- Task description -
Scan the listing beneath this sentence. Report each line with the word "round".
---------- Supplied entries ----------
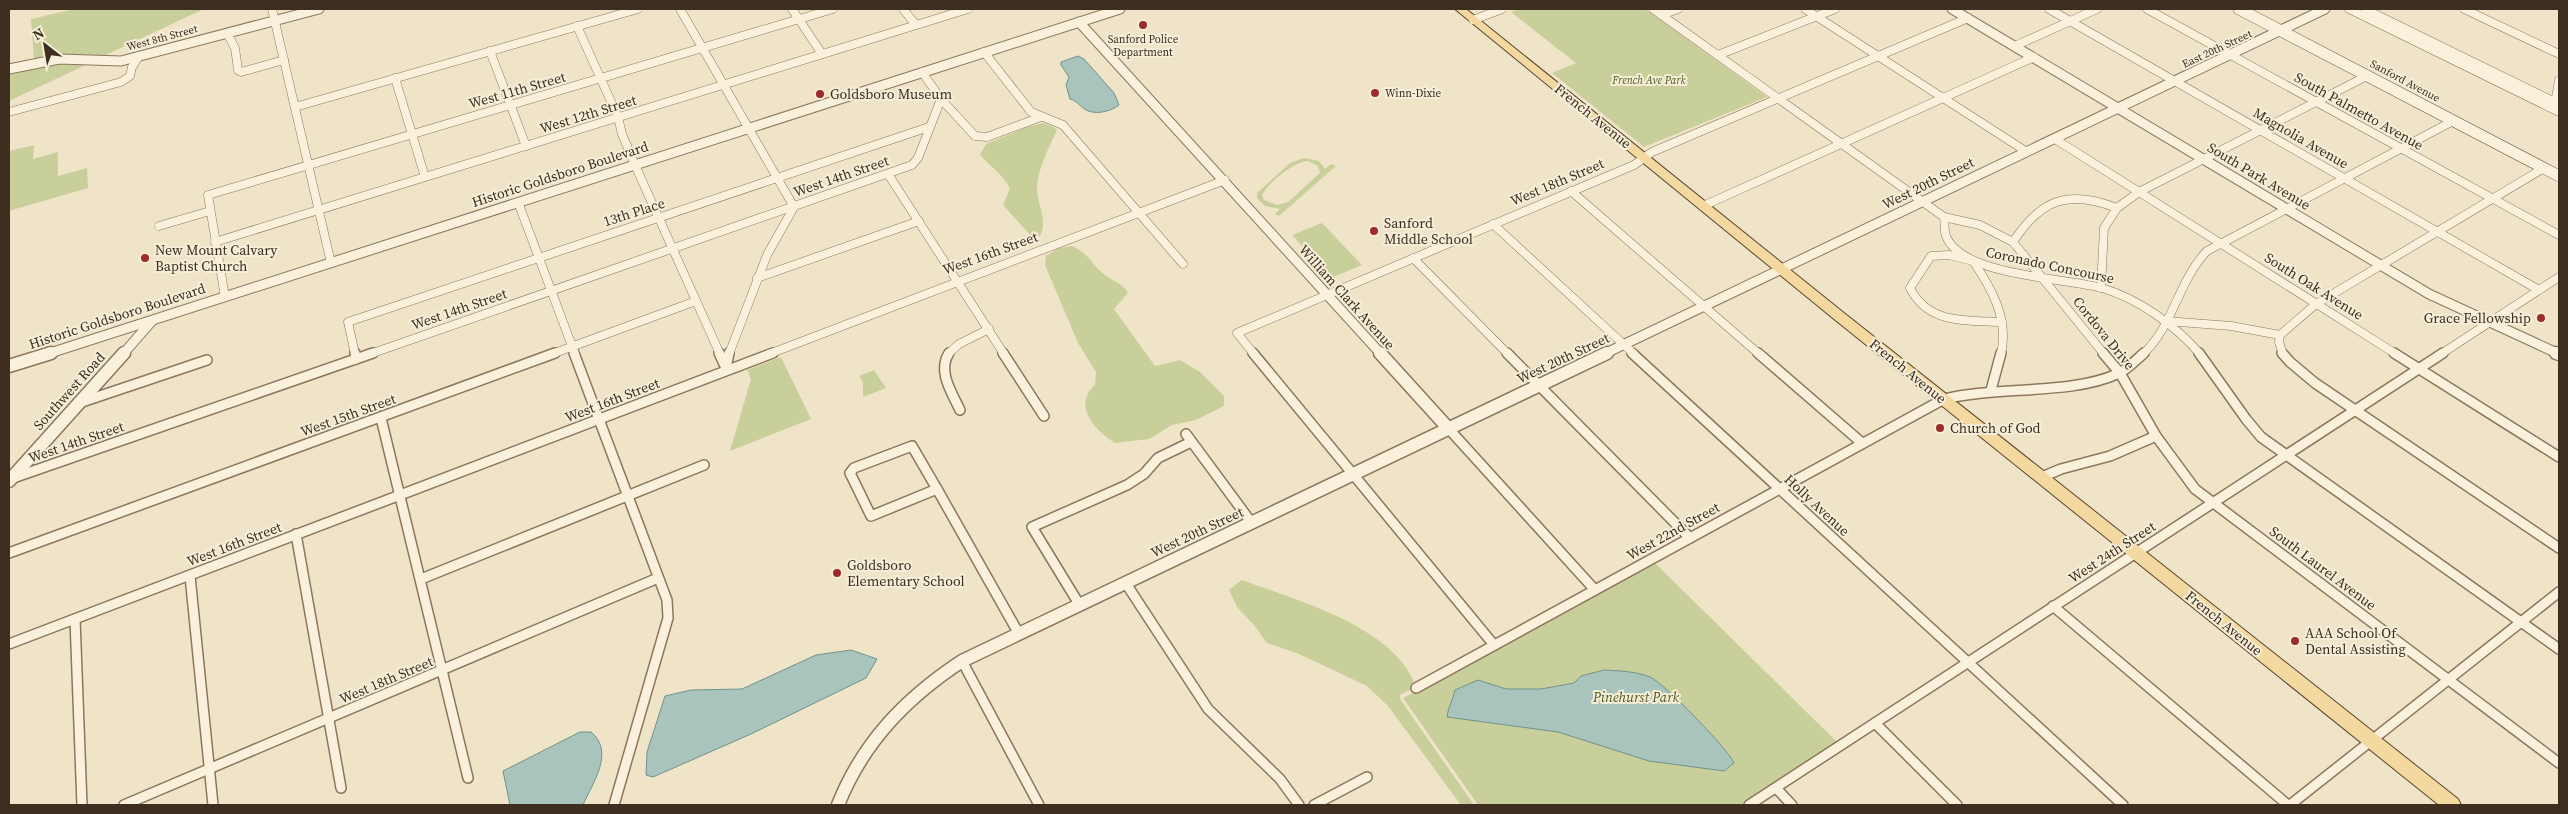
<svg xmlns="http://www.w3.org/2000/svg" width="2568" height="814" font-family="'Source Serif 4',serif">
	<rect width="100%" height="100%" fill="#f0e4c8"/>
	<g fill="#c9cf9b" fill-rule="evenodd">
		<polygon points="74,9 204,9 97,59 34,60 31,19"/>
		<polygon points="1519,9 1645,9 1767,97 1644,147 1552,73 1576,63 1511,12"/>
		<polygon points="90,63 9,101 9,71 38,64"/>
		<path d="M1043 123 1052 126 1057 130C1049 148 1037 170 1037 190 1038 207 1048 219 1040 236L1033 238 1003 205 1010 188C1002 174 991 167 980 155L986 144 1027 127Z"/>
		<polygon points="34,145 33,159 58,152 58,176 87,168 88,188 9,211 9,151"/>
		<path d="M1304 158 1319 161 1325 169 1331 164 1336 166 1279 216 1275 214 1280 209 1265 206 1257 198V193L1290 163ZM1308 161 1318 166 1320 173 1288 202 1277 205 1264 200 1262 195C1268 183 1295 161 1308 161Z"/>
		<polygon points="1322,223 1362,265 1331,278 1292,235"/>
		<path d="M1072 246C1090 254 1090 264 1104 274 1113 282 1122 282 1128 293L1114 309 1155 366 1180 360 1200 372 1224 396V406L1196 420 1172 425 1149 439 1115 443C1095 430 1072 406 1095 385L1096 372 1078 343 1045 265 1046 256 1059 248Z"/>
		<polygon points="781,357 811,419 730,451 751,379 747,370"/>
		<polygon points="874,370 886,388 863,397 863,382 859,376"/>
		<polygon points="1655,563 1837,742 1740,805 1478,805 1403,698 1490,654"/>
		<path d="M1242 580C1296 600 1393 626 1415 684L1410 686 1412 689 1400 695V699L1474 805H1461L1388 706 1367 686 1299 654 1267 643 1254 625 1237 607 1229 590Z"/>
	</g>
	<g fill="#a9c4bc" stroke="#6f938a">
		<path d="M1078 56 1084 59 1114 93 1119 105C1110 112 1093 116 1083 108 1078 104 1077 101 1070 99L1066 85 1069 77 1061 65V62Z"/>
		<polygon points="851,650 877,659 866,678 751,734 653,777 646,775 647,752 665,696 691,690 742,689 816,655"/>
		<path d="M1604 670C1619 671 1635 671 1650 677 1663 682 1729 750 1734 763L1724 771 1649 761 1558 732 1447 717C1448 707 1453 700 1455 690L1478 680 1506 689H1541L1574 683 1581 676Z"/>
		<path d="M580 732H591C615 752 593 782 583 805H510L503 771Z"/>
	</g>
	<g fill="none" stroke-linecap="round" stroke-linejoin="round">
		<g stroke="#8d765c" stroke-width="9">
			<g id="minor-far1">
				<polyline points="272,9 331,263"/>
				<polyline points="680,9 794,207 767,255 729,354"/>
				<polyline points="792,9 822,54"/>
				<polyline points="903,9 916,25"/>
				<path d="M1653 9 1944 217C1945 223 1944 231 1946 236 1961 276 2066 278 2102 288 2139 299 2175 325 2200 354"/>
				<polyline points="1805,9 2027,152"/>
				<polyline points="2049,9 2539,290"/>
				<polyline points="2147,9 2559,235"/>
				<polyline points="2349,9 2559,112"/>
				<polyline points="2365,9 2559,104"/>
				<polyline points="2464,9 2559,54"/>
				<polyline points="1661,15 1678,9"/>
				<polyline points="1473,20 1502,9"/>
				<polyline points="577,26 618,117 622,134 635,165 720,354"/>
				<polyline points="227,33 235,48 238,70 241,72 284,60"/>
				<polyline points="2015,46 2097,9"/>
				<polyline points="490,51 526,146"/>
				<polyline points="984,52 1031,112 1063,125 1183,264"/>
				<polyline points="1718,55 1835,9"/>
				<polyline points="922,72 941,99 975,136 987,137 1041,117"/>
				<polyline points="395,78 425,177"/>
				<polyline points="2559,80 2556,98 2559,103"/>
				<polyline points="295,107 638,9"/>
				<polyline points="9,112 121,82 130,76 132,67 139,56"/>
				<polyline points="2055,139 2396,354"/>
				<polyline points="888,174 1004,354"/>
				<polyline points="1571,191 1759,354"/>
				<polyline points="518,202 575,354"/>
				<polyline points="1703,206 2034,57"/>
				<polyline points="1944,217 1980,225 2013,242 2104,354"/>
				<polyline points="1493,224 1634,354"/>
				<polyline points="159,226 210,211"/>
				<polyline points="215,242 968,9"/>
				<path d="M2013 242C2041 199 2068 189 2117 208"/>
				<polyline points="1413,258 1508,354"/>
				<polyline points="757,278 919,221"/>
				<polyline points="2101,288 2104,228 2117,208 2139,192 2367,76"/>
				<polyline points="225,297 208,195 833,9"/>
				<polyline points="2166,321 2231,326 2280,335"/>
				<polyline points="355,354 348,322 929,127"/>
				<polyline points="370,354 912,165 918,158 941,99"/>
				<polyline points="552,354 696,301"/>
				<polyline points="769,354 1225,180"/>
				<polyline points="948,354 959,344 989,329"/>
				<polyline points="1254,354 1237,333 1634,165 1652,152 1968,18"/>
				<path d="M2001 354C2009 319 1992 289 1973 261L1949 255 1931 256 1910 288C1929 325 1966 320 2002 322"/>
				<path d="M2143 354C2174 325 2178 281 2207 251L2453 121"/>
				<polyline points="2283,354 2279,342 2280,335 2316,304 2544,168"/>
				<polyline points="2441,354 2559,277"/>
			</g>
		</g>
		<g stroke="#8d765c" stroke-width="12">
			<g id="minor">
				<polyline points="355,353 356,359"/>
				<polyline points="574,353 667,600 668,618 614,805"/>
				<polyline points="719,353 726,368"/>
				<path d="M949 353C937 371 952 393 960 410"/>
				<polyline points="1003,353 1044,416"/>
				<polyline points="1253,353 1494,645"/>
				<polyline points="1507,353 1690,538"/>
				<polyline points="1632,353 2123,805"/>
				<polyline points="1758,353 1862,443"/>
				<polyline points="2103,353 2120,373 2156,436 2195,489 2559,763"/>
				<polyline points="2199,353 2246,419 2261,437 2559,649"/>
				<polyline points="2282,353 2290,362 2315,383 2559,548"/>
				<polyline points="2394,353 2559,457"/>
				<polyline points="726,368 729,353"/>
				<polyline points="1991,390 2001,353"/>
				<polyline points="79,403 207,360"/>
				<polyline points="381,418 468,778"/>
				<polyline points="1448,428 1595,590"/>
				<polyline points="1186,434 1251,522"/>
				<polygon points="912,446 937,489 871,516 850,473 854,468"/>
				<polyline points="2042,477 2061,469 2110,456 2156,436"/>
				<polyline points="13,478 373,353"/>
				<polyline points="937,489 1019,634"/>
				<polyline points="296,534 341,788"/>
				<polyline points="9,553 555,353"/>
				<polyline points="190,576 213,805"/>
				<polyline points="421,579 704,465"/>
				<polyline points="1125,582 1208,709 1280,779 1299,805"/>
				<polyline points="1079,604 1032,527 1127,485 1144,474 1158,458 1191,442"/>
				<polyline points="2053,606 2288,805"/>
				<polyline points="75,619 82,805"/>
				<polyline points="9,644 773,353"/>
				<polyline points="962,661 1039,805"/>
				<path d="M1416 688 1944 399C1997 386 2071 395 2117 374 2127 370 2136 360 2144 353"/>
				<polyline points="1875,723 1957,805"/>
				<polyline points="1776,788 1792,805"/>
				<polyline points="124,805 658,578"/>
				<polyline points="1314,805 1367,777"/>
				<polyline points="1749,805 2443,353"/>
				<polyline points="2290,805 2559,592"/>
			</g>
		</g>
		<g stroke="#8d765c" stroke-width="11">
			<g id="tertiary-far1">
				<polyline points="1952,9 2429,294 2559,354"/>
				<polyline points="1079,22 1381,354"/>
				<polyline points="9,69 59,59 121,61 319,9"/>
				<polyline points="47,354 1120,9"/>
				<polyline points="123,354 151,322"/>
				<polyline points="1604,354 2325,9"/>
			</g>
		</g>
		<g stroke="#8d765c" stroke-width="15">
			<g id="tertiary">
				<polyline points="1380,353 1448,428"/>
				<polyline points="2556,353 2559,354"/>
				<polyline points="9,366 51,353"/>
				<polyline points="9,481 124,353"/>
				<path d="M838 805C863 742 906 698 962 661L1607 353"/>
			</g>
		</g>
		<g stroke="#6f573f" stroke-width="12">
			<polyline id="secondary" points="2239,9 2559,176"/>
		</g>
		<g stroke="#5b4430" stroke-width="2">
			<polygon id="primary" points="1455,9 1466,9 1844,313 2458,799 2461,805 2439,805 1834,319"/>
		</g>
		<use href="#minor-far1" stroke="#faf1dc" stroke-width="8"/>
		<use href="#minor" stroke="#faf1dc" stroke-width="9"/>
		<use href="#tertiary-far1" stroke="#faf1dc" stroke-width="9"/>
		<use href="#tertiary" stroke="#faf1dc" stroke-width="12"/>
		<use href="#secondary" stroke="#faf1dc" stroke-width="11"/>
		<use href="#primary" fill="#f3d9a0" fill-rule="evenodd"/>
	</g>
	<g fill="#9e2a2b" stroke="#f7eed8" stroke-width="2">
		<circle cx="1143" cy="25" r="5"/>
		<circle cx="1375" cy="93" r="5"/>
		<circle cx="820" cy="94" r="5"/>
		<circle cx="1374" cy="231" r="5"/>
		<circle cx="145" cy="258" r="5"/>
		<circle cx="2541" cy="318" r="5"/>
		<circle cx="1940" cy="428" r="5"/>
		<circle cx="837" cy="573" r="5"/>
		<circle cx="2295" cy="641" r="5"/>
	</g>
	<g text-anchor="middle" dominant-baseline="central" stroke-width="4" stroke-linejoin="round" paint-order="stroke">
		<g font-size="11" fill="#3d2e20" stroke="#f7eed8">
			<text transform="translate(162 38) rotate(-15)">West 8th Street</text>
			<text transform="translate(2217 49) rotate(-25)">East 20th Street</text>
			<text transform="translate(2405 81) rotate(28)">Sanford Avenue</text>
		</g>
		<g font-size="11" fill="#3d2e20" stroke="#f7eed8">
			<text x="1143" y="39">Sanford Police<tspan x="1143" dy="13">Department</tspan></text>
			<text x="1385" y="93" text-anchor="start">Winn-Dixie</text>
		</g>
		<g font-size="11" font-style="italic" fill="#4d5a26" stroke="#f7eed8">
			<text x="1649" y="80">French Ave Park</text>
		</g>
		<g font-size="14" fill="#3d2e20" stroke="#f7eed8">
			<text transform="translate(517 90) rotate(-16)">West 11th Street</text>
			<text transform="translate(2359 111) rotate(29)">South Palmetto Avenue</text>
			<text transform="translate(588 114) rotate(-17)">West 12th Street</text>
			<text transform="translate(1593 116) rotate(39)">French Avenue</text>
			<text transform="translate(2301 138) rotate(30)">Magnolia Avenue</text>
			<text transform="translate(560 174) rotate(-18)">Historic Goldsboro Boulevard</text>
			<text transform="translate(841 176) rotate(-19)">West 14th Street</text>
			<text transform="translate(2259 176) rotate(31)">South Park Avenue</text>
			<text transform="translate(1557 182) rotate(-23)">West 18th Street</text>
			<text transform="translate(1928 183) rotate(-26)">West 20th Street</text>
			<text transform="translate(634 212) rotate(-18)">13th Place</text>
			<text transform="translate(990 253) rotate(-20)">West 16th Street</text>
			<text transform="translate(2050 265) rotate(12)">Coronado Concourse</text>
			<text transform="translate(2314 286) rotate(32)">South Oak Avenue</text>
			<text transform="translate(1347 297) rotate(48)">William Clark Avenue</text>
			<text transform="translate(459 309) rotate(-19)">West 14th Street</text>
			<text transform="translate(117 316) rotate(-18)">Historic Goldsboro Boulevard</text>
			<text transform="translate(2104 333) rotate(51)">Cordova Drive</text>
			<text transform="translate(1563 358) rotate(-25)">West 20th Street</text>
			<text transform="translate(1908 371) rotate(39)">French Avenue</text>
			<text transform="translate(69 391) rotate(-48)">Southwest Road</text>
			<text transform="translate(612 400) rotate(-21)">West 16th Street</text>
			<text transform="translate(348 415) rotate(-20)">West 15th Street</text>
			<text transform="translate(76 442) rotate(-19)">West 14th Street</text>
			<text transform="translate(1817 505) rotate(43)">Holly Avenue</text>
			<text transform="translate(1673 531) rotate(-29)">West 22nd Street</text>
			<text transform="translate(1197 532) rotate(-25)">West 20th Street</text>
			<text transform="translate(234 544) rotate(-21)">West 16th Street</text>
			<text transform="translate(2112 552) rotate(-33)">West 24th Street</text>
			<text transform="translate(2323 568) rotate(37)">South Laurel Avenue</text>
			<text transform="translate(2224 623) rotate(39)">French Avenue</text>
			<text transform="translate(386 680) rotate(-23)">West 18th Street</text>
		</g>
		<g font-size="14" fill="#3d2e20" stroke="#f7eed8" text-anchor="start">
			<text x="830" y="94">Goldsboro Museum</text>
			<text x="1384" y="223">Sanford<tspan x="1384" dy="16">Middle School</tspan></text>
			<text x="155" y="250">New Mount Calvary<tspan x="155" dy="16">Baptist Church</tspan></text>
			<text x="2531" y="318" text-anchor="end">Grace Fellowship</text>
			<text x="1950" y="428">Church of God</text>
			<text x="847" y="565">Goldsboro<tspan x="847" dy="16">Elementary School</tspan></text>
			<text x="2305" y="633">AAA School Of<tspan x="2305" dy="16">Dental Assisting</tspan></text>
		</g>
		<g font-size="14" font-style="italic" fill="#4d5a26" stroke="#f7eed8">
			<text x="1636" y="697">Pinehurst Park</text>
		</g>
	</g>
	<rect width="2568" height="814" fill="none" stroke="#3d2e20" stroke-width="20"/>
	<g transform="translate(45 45) rotate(329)" stroke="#f7eed8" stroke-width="4" paint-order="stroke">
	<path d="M0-4L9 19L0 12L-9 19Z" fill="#3d2e20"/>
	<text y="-8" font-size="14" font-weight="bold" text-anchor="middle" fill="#3d2e20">N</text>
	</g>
</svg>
----------
- Task answer -
	<g fill="none" stroke-linecap="round" stroke-linejoin="round">
	<g text-anchor="middle" dominant-baseline="central" stroke-width="4" stroke-linejoin="round" paint-order="stroke">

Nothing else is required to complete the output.